[Chronique] les élites dirigeantes africaines mises à nu et en danger par le Covid19 – Par Demba Thioune Jr.
Le Coronavirus a menacé et continue de menacer une classe politique mondialisée et voyageuse, autant qu’elle met à nu leurs défaillances en matière de santé publique.
Plusieurs chefs d’états, ministres, membres de gouvernement, députés, diplomates, sénateurs, officiels avaient la préférence de se faire consulter, se faire soigner en Europe, aux états-unis, aux émirats etc.
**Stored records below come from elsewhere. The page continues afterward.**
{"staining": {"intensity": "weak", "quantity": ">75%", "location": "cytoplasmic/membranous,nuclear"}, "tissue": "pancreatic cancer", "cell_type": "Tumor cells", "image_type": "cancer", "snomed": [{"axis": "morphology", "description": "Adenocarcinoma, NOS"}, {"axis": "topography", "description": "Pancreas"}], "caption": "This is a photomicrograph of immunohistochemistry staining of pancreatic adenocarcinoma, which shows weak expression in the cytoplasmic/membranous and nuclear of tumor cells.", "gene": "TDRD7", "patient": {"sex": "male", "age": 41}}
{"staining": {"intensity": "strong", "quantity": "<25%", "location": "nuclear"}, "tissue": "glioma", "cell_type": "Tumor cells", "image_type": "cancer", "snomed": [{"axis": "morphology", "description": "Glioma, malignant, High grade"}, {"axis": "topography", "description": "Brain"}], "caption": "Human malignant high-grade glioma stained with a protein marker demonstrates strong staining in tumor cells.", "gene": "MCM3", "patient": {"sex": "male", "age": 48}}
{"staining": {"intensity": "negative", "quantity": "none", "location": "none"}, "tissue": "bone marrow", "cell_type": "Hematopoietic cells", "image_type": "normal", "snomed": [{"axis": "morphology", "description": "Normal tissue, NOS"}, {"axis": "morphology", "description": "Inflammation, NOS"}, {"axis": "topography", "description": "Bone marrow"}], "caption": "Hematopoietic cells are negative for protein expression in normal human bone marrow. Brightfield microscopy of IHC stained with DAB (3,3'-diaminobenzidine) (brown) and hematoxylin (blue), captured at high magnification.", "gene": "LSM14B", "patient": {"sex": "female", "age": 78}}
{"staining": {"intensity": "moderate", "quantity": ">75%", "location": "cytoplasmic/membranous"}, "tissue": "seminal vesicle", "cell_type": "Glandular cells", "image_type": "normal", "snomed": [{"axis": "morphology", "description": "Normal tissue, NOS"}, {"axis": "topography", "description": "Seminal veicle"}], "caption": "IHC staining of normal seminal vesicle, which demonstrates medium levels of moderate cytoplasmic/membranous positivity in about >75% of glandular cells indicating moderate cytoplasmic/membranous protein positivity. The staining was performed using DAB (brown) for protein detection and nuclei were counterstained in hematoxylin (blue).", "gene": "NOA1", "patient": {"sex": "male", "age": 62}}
Aujourd’hui, depuis l’arrivée fâcheuse du terrible virus, le plus grand ennemi actuel de l’humanité, tout le monde est obligé de rester chez-soi.
Aucun voyage officiel, aucune rencontre de leaders d’une nation à autre, pas sommets internationaux, aucun avion présidentiel du monde n’a quitté un pays pour atterrir à une piste d’un autre territoire. Aucun déplacement autorisé, seuls les cargos et les avions médicalisés transportant des équipements de protection individuelle, mes médicaments, des kits prennent les airs. Tous les autres avions, jets privés sont tous cloués au sol. Même les déplacements interrégionaux sont interdits : le mot d’ordre que chacun reste reste confiné à son domicile, à son terroir.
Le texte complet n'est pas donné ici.